Anyway, the rest of the trip got a lot better from there. After conquering my never-ending fears, we came down, got SATISFRIES for free from Burger King (not very satisfrying, but they were free so I can't complain), delivered aforementioned teenager to Wal-Mart (see: secretly drinking beer in parking lot), came back to the campsite, drank a lot of whiskey, and ate a lot of potato chips. Minus annoying dog and children. I also was the coolest cat in town and made s'mores. Like a true life Tajar, yo.That is pretty much the good life, right there.

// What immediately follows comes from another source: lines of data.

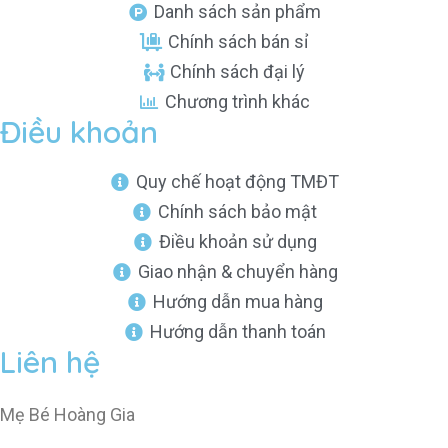
Danh sách sản phẩm
Chính sách bán sỉ
Chính sách đại lý
Chương trình khác
Điều khoản
Quy chế hoạt động TMĐT
Chính sách bảo mật
Điều khoản sử dụng
Giao nhận & chuyển hàng
Hướng dẫn mua hàng
Hướng dẫn thanh toán
Liên hệ
Mẹ Bé Hoàng Gia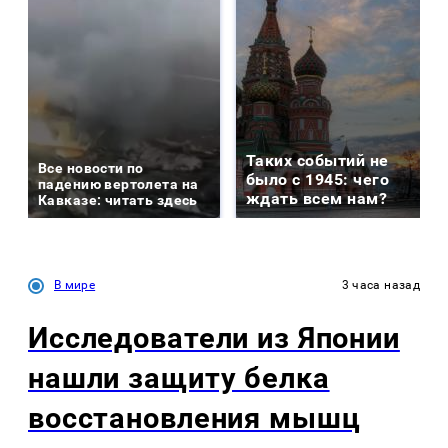
Таких событий не
Все новости по
было с 1945: чего
падению вертолета на
ждать всем нам?
Кавказе: читать здесь
В мире
3 часа назад
Исследователи из Японии
нашли защиту белка
восстановления мышц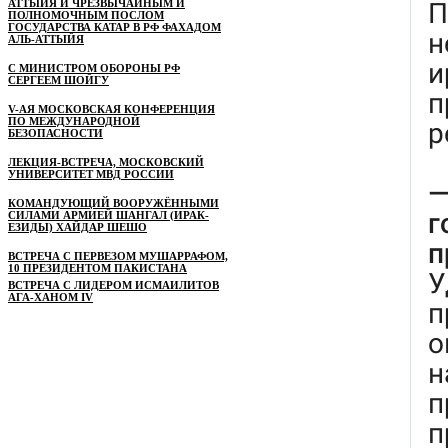
АТТЫЙЯ И ЧРЕЗВЫЧАЙНЫМ И
ПОЛНОМОЧНЫМ ПОСЛОМ
ГОСУДАРСТВА КАТАР В РФ ФАХАДОМ
АЛЬ-АТТЫЙЯ
С МИНИСТРОМ ОБОРОНЫ РФ
СЕРГЕЕМ ШОЙГУ
V-АЯ МОСКОВСКАЯ КОНФЕРЕНЦИЯ
ПО МЕЖДУНАРОДНОЙ
БЕЗОПАСНОСТИ
ЛЕКЦИЯ-ВСТРЕЧА, МОСКОВСКИЙ
УНИВЕРСИТЕТ МВД РОССИИ
КОМАНДУЮЩИЙ ВООРУЖЁННЫМИ
СИЛАМИ АРМИЕЙ ШАНГАЛ (ИРАК-
ЕЗИДЫ) ХАЙДАР ШЕШО
ВСТРЕЧА С ПЕРВЕЗОМ МУШАРРАФОМ,
10 ПРЕЗИДЕНТОМ ПАКИСТАНА
ВСТРЕЧА С ЛИДЕРОМ ИСМАИЛИТОВ
АГА-ХАНОМ IV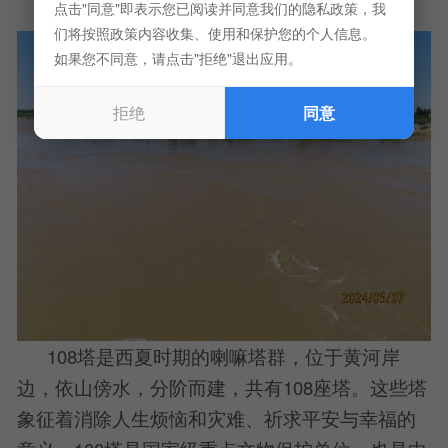
点击"同意"即表示您已阅读并同意我们的隐私政策，我
们将按照政策内容收集、使用和保护您的个人信息。
如果您不同意，请点击"拒绝"退出应用。
拒绝
同意
108塔是西夏时期的喇嘛塔群，位于黄河岸
边，依山傍水，分阶而建，共有108座塔。这些塔
象征着消除人生烦恼和灾难、祈求平安与幸福的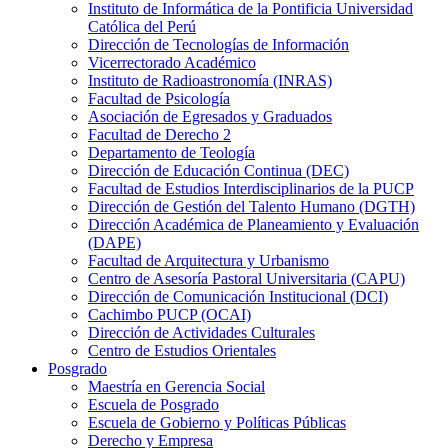
Instituto de Informática de la Pontificia Universidad
Católica del Perú
Dirección de Tecnologías de Información
Vicerrectorado Académico
Instituto de Radioastronomía (INRAS)
Facultad de Psicología
Asociación de Egresados y Graduados
Facultad de Derecho 2
Departamento de Teología
Dirección de Educación Continua (DEC)
Facultad de Estudios Interdisciplinarios de la PUCP
Dirección de Gestión del Talento Humano (DGTH)
Dirección Académica de Planeamiento y Evaluación
(DAPE)
Facultad de Arquitectura y Urbanismo
Centro de Asesoría Pastoral Universitaria (CAPU)
Dirección de Comunicación Institucional (DCI)
Cachimbo PUCP (OCAI)
Dirección de Actividades Culturales
Centro de Estudios Orientales
Posgrado
Maestría en Gerencia Social
Escuela de Posgrado
Escuela de Gobierno y Políticas Públicas
Derecho y Empresa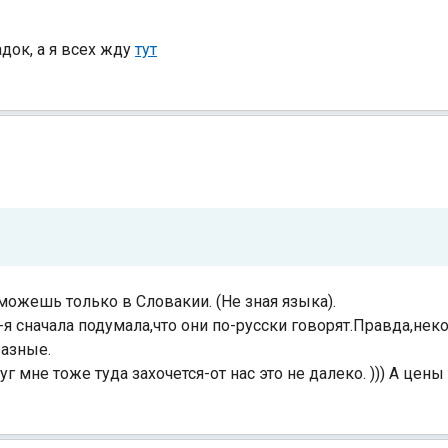
док, а я всех жду
тут
можешь только в Словакии. (Не зная языка).
 сначала подумала,что они по-русски говорят.Правда,нек
разные.
 мне тоже туда захочется-от нас это не далеко. ))) А цены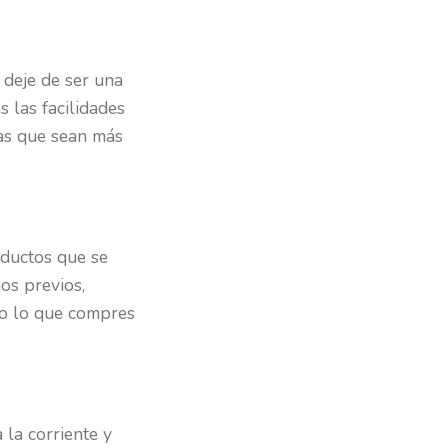
 deje de ser una
 las facilidades
as que sean más
ductos que se
os previos,
do lo que compres
la corriente y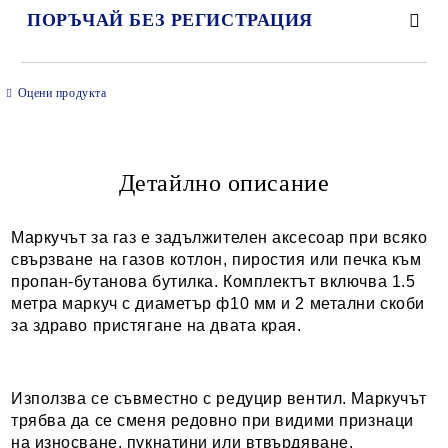
ПОРЪЧАЙ БЕЗ РЕГИСТРАЦИЯ
САМО ПОПЪЛНЕТЕ 2 ПОЛЕТА
Оцени продукта
Детайлно описание
Ние ще се свържем с вас в рамките на работния ден.
Маркучът за газ е задължителен аксесоар при всяко
свързване на газов котлон, пиростия или печка към
пропан-бутанова бутилка. Комплектът включва 1.5
метра маркуч с диаметър ф10 мм и 2 метални скоби
за здраво пристягане на двата края.
Използва се съвместно с редуцир вентил. Маркучът
трябва да се сменя редовно при видими признаци
на износване, пукнатини или втвърдяване.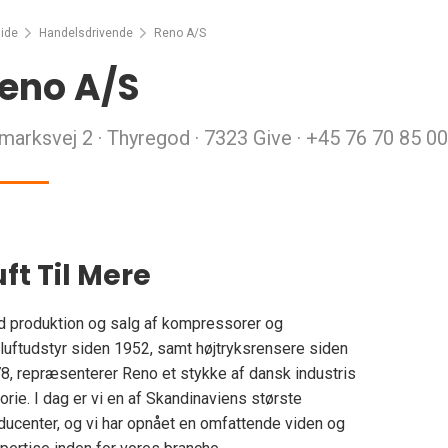
ide
Handelsdrivende
Reno A/S
eno A/S
marksvej 2 · Thyregod · 7323 Give · +45 76 70 85 00
uft Til Mere
 produktion og salg af kompressorer og
kluftudstyr siden 1952, samt højtryksrensere siden
8, repræsenterer Reno et stykke af dansk industris
torie. I dag er vi en af Skandinaviens største
ducenter, og vi har opnået en omfattende viden og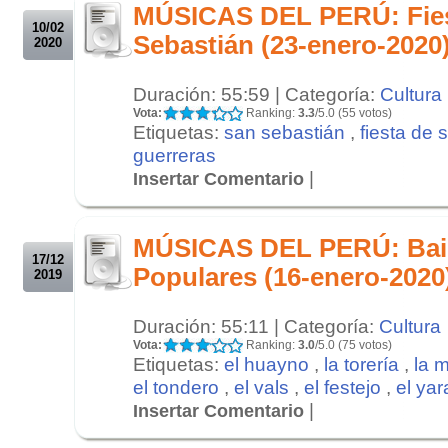
MÚSICAS DEL PERÚ: Fies
10/02
Sebastián (23-enero-2020
2020
Duración: 55:59 | Categoría:
Cultura
Vota:
Ranking:
3.3
/5.0 (55 votos)
Etiquetas:
san sebastián
,
fiesta de 
guerreras
|
Insertar Comentario
.
.
MÚSICAS DEL PERÚ: Bail
17/12
Populares (16-enero-2020
2019
Duración: 55:11 | Categoría:
Cultura
Vota:
Ranking:
3.0
/5.0 (75 votos)
Etiquetas:
el huayno
,
la torería
,
la 
el tondero
,
el vals
,
el festejo
,
el yar
|
Insertar Comentario
.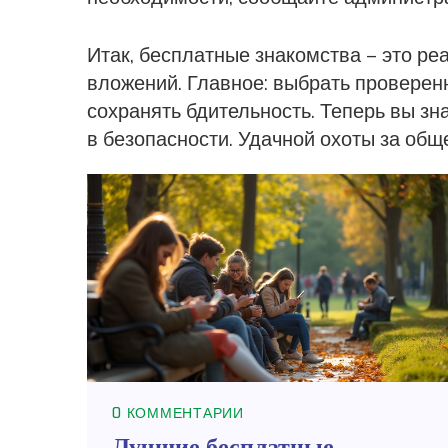
Итак, бесплатные знакомства – это р
вложений. Главное: выбрать проверен
сохранять бдительность. Теперь вы знае
в безопасности. Удачной охоты за общ
0 КОММЕНТАРИИ
Лучшие бесплатные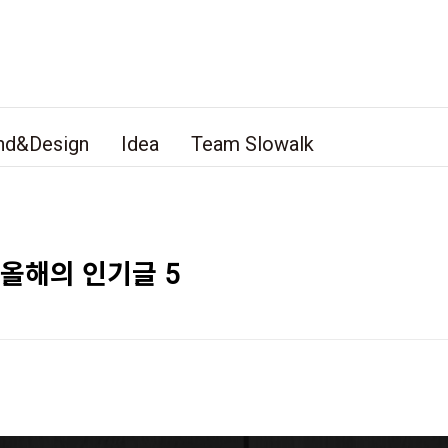
nd&Design
Idea
Team Slowalk
 올해의 인기글 5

|They were so satisfrying I went back for a second round. (Not really. I just like saying satisfying)|
On top of that, I achieved my dreams of pooping in the woods at last. And didn't get it on my clothing.
The next morning we took it slow, as we didn't have enough harnesses to actually go climbing. Oh darn. We ate a big breakfast, packed up, had a last-minute beer, and hit the road. Always have a last minute beer before hitting the road. It'll help you stave off the hangover from the night before and make you a much better, more alert driver. Every time.
Despite driving at a steady 55 mph for 150 miles, I arrived back safely on my doughnut tire just in time for work, where I officially put in my two weeks for my burger-schlepping job. Then this week I got scheduled for less hours at my salad bullshit job, nailed my starfish, had time to do homework, slept like a normal person, and life has been pretty decent.
Someone shut me up before I barf all over myself with all this contentment.